[Pose landmark coordinates]

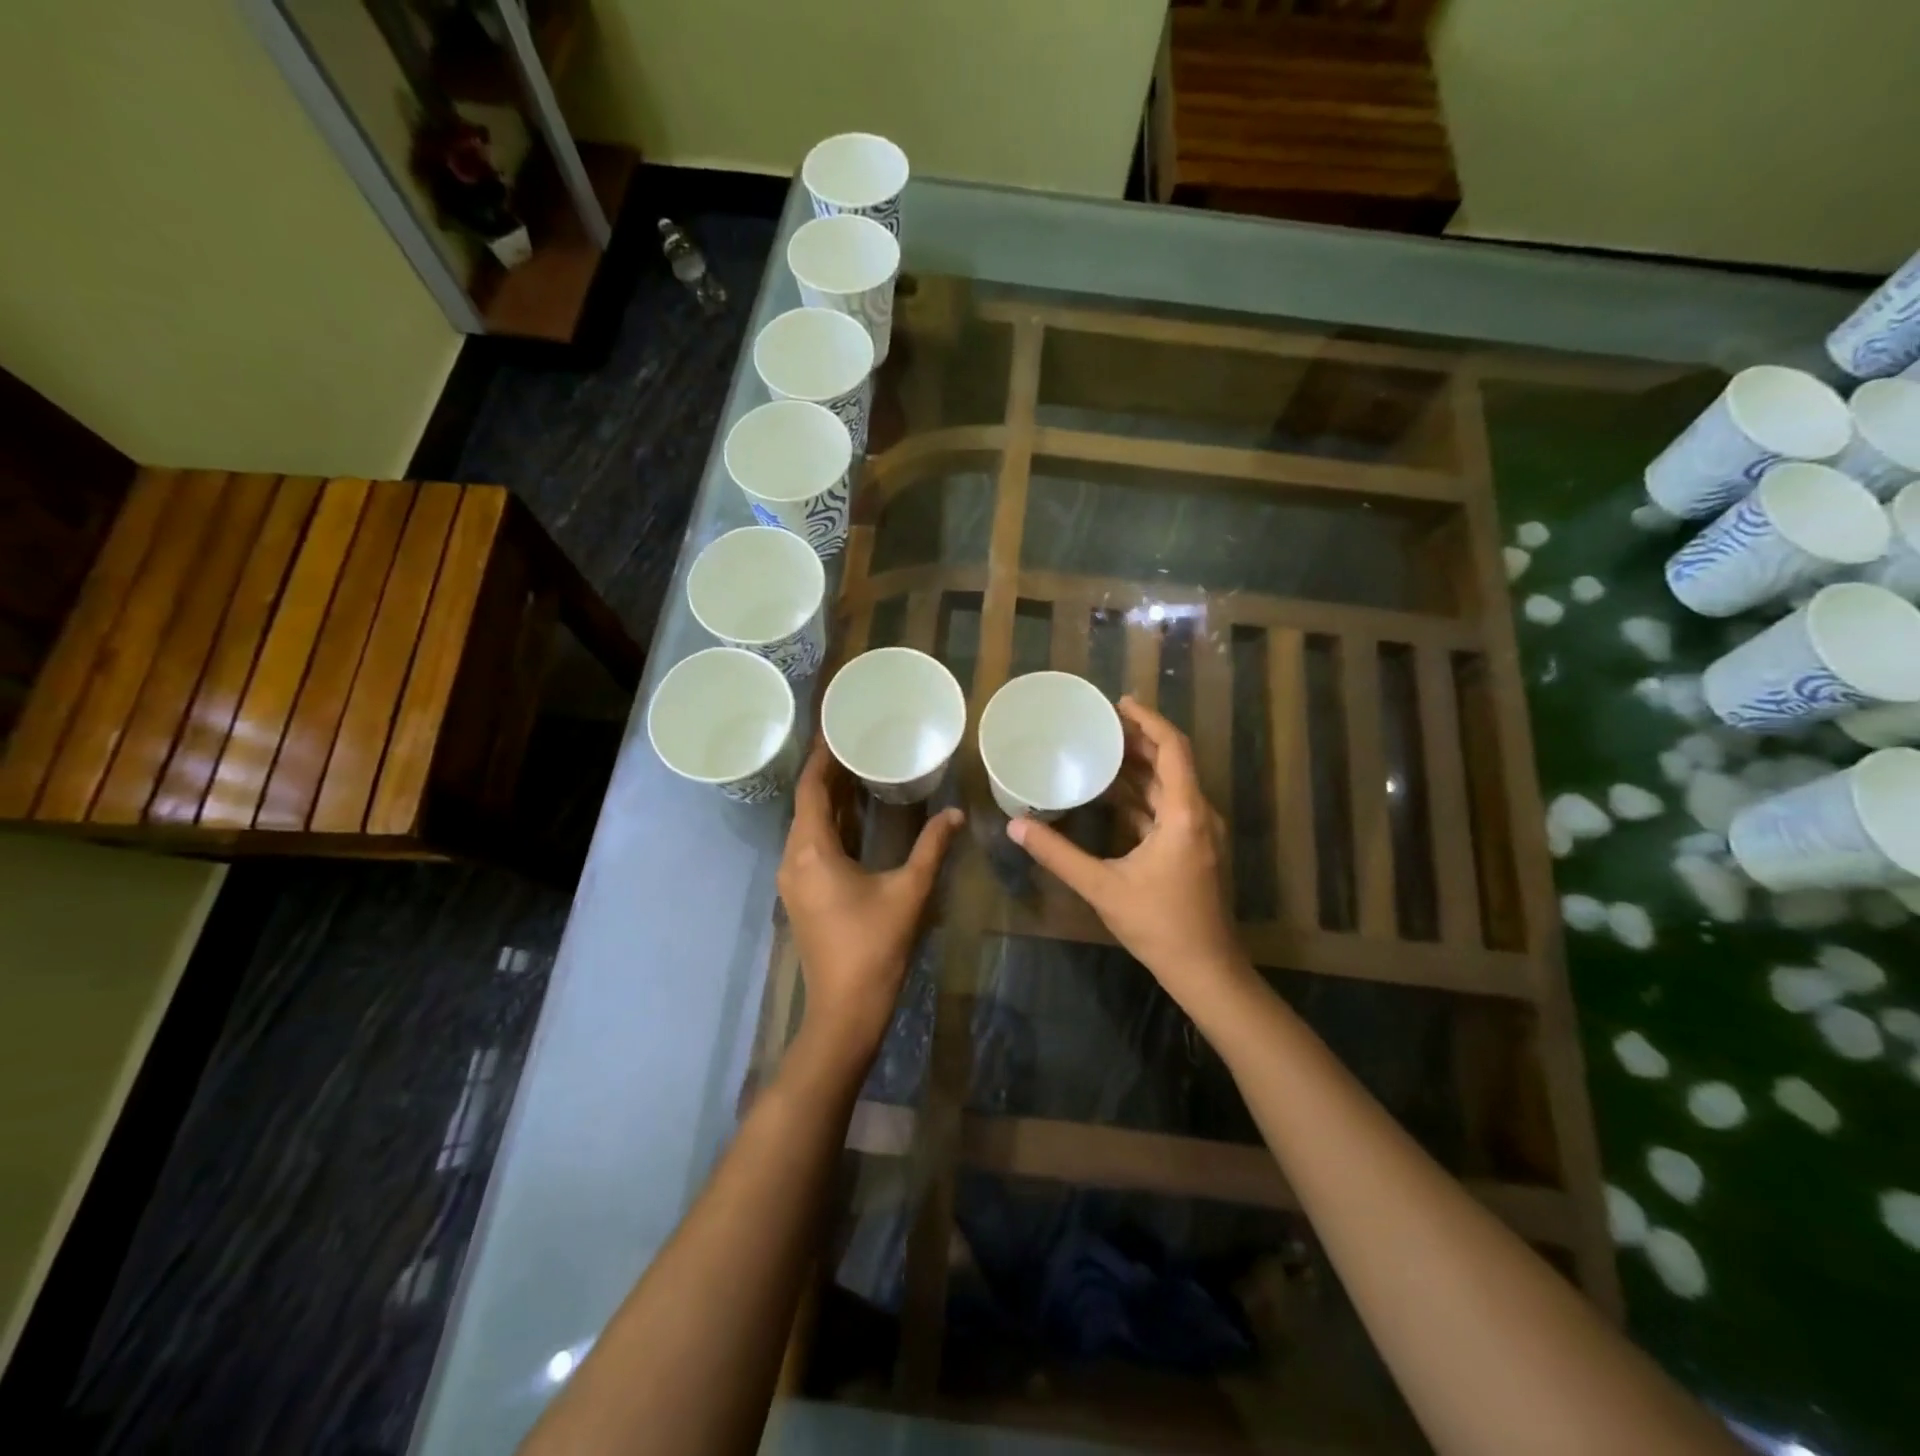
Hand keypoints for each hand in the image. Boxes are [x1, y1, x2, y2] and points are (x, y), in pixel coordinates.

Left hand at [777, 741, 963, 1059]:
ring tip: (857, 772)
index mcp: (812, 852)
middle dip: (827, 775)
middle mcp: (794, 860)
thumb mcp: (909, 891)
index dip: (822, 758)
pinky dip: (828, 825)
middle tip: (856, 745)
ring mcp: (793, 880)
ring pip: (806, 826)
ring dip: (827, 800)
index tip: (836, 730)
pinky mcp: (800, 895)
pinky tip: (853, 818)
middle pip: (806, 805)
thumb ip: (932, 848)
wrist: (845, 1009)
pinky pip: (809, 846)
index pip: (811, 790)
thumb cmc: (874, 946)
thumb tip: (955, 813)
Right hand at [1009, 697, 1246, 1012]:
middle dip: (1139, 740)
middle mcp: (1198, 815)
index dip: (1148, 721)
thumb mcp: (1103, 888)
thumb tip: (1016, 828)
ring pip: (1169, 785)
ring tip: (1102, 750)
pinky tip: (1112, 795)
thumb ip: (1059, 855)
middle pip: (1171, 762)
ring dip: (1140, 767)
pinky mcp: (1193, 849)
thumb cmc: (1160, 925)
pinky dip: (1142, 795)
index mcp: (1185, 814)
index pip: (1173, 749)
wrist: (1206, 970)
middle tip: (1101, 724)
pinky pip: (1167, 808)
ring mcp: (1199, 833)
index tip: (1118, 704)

---

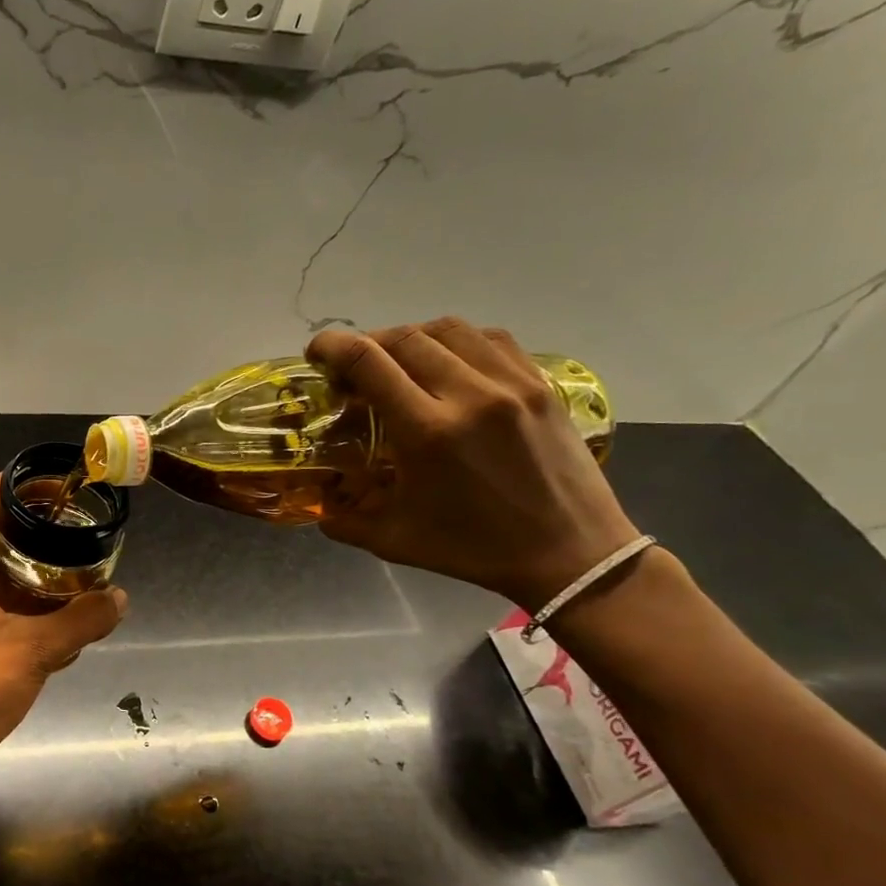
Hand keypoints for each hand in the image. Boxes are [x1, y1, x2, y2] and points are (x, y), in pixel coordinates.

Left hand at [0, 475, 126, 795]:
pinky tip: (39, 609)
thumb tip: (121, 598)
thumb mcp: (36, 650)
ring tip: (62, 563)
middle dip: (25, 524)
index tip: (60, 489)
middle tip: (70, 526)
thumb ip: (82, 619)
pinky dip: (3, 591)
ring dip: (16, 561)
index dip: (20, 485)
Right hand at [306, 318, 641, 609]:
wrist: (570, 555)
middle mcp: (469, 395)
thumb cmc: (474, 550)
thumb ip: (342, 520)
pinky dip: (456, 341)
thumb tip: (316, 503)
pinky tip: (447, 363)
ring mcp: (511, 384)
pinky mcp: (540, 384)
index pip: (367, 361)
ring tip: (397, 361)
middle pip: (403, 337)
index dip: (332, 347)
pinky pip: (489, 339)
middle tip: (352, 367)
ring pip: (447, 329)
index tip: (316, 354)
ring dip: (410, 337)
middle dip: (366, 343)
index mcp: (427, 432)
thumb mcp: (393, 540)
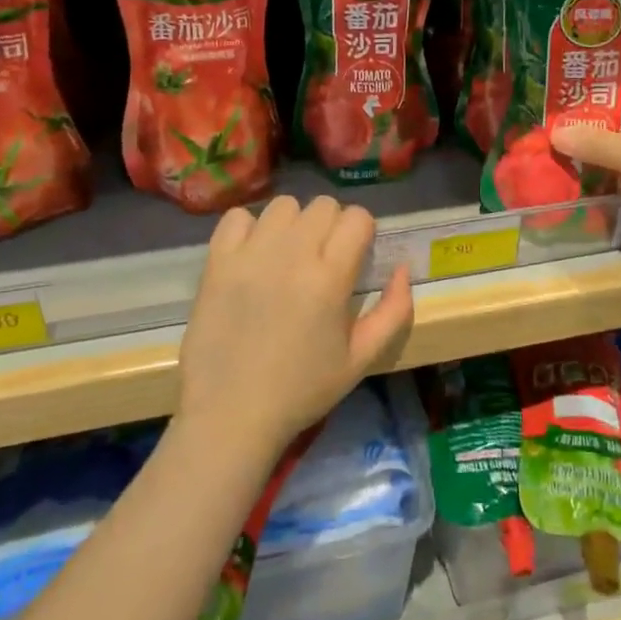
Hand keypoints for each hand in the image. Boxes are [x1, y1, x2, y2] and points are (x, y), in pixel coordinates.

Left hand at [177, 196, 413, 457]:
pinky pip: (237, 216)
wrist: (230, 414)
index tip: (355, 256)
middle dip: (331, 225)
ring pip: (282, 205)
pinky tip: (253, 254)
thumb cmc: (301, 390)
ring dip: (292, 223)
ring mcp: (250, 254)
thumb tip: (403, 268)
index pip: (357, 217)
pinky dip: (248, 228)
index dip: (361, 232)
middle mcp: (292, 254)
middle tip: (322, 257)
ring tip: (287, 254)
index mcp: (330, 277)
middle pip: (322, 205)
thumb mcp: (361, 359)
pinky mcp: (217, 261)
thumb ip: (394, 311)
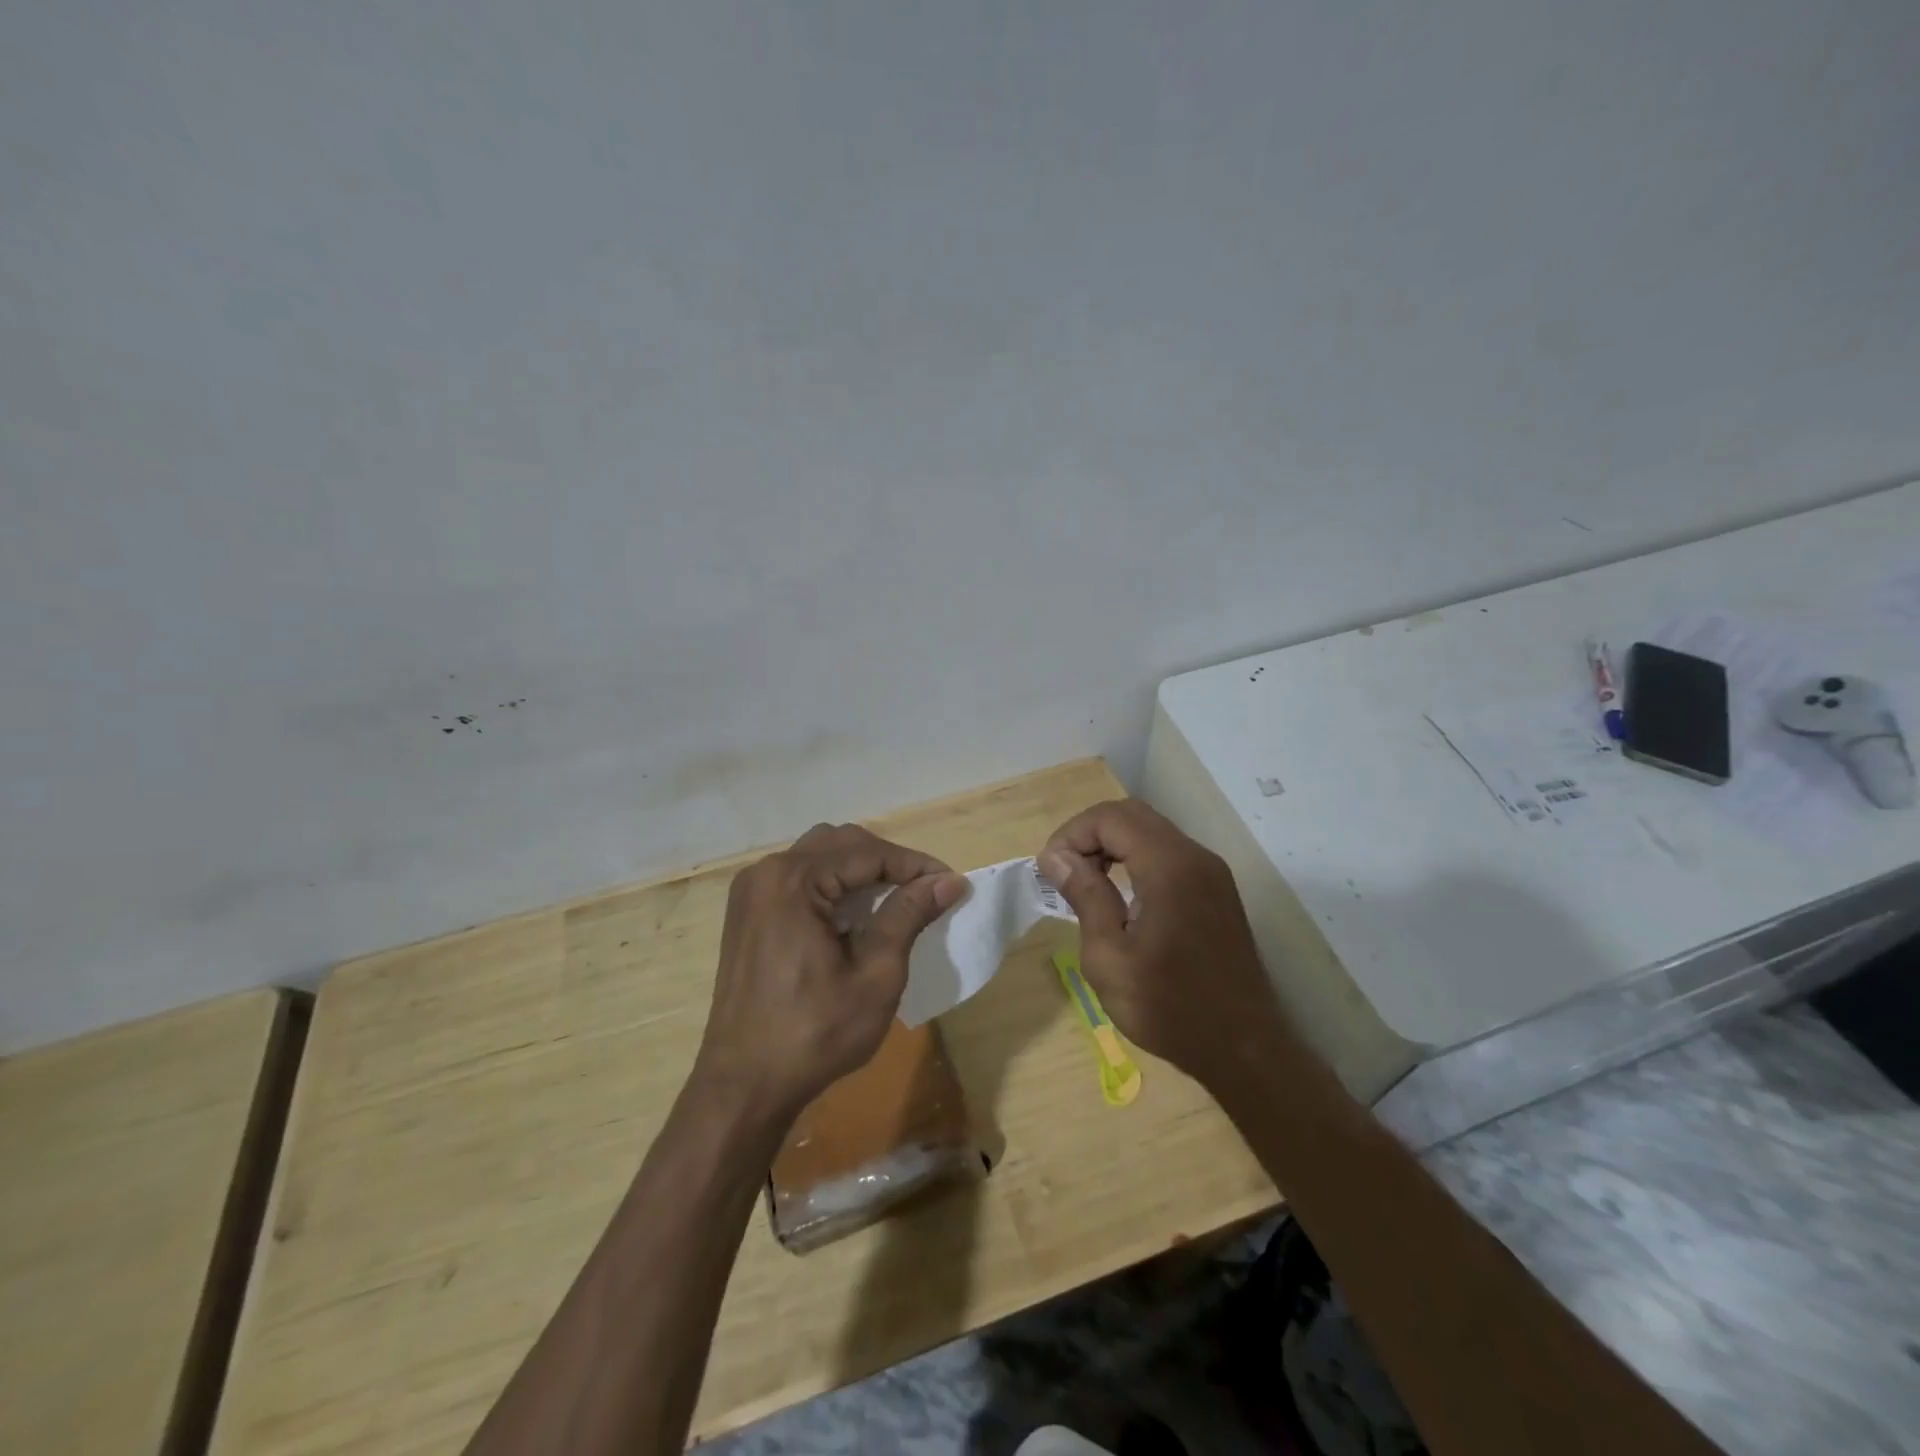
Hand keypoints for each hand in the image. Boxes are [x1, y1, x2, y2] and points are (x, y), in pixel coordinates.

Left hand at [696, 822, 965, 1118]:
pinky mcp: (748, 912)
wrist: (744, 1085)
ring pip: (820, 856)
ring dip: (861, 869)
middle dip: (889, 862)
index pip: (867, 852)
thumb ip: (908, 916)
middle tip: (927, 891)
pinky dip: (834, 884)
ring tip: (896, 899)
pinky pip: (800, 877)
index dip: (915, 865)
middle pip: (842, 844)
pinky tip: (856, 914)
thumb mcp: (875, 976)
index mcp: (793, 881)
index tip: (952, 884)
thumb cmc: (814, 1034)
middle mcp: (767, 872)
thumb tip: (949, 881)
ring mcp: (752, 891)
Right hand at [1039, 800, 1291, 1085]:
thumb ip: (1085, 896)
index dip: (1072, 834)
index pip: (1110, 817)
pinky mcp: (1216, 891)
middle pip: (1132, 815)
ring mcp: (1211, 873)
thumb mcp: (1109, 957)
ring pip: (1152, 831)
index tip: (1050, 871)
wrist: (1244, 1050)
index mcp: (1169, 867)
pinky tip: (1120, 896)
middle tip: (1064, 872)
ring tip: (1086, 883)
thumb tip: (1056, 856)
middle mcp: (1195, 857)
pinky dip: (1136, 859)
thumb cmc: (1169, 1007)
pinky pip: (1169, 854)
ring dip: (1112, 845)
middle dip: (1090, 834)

==

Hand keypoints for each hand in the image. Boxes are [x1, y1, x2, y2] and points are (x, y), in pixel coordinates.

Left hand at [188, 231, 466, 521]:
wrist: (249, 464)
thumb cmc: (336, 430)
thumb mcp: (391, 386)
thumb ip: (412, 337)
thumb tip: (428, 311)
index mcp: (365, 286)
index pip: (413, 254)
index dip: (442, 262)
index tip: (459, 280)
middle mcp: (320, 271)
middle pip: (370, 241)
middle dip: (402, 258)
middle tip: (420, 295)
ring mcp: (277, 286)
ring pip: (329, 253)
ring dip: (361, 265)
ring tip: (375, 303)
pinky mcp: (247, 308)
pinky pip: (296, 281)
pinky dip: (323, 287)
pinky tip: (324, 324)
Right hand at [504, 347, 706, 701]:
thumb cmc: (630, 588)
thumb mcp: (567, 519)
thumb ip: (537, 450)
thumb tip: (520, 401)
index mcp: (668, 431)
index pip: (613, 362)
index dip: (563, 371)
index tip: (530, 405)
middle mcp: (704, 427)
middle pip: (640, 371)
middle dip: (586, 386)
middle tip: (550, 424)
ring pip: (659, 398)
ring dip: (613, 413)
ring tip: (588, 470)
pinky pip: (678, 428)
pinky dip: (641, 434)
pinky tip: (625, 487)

- _Task to complete_: A single number is the whole answer here: the number of lines in the data containing "wrist".

- _Output of the exercise_: 7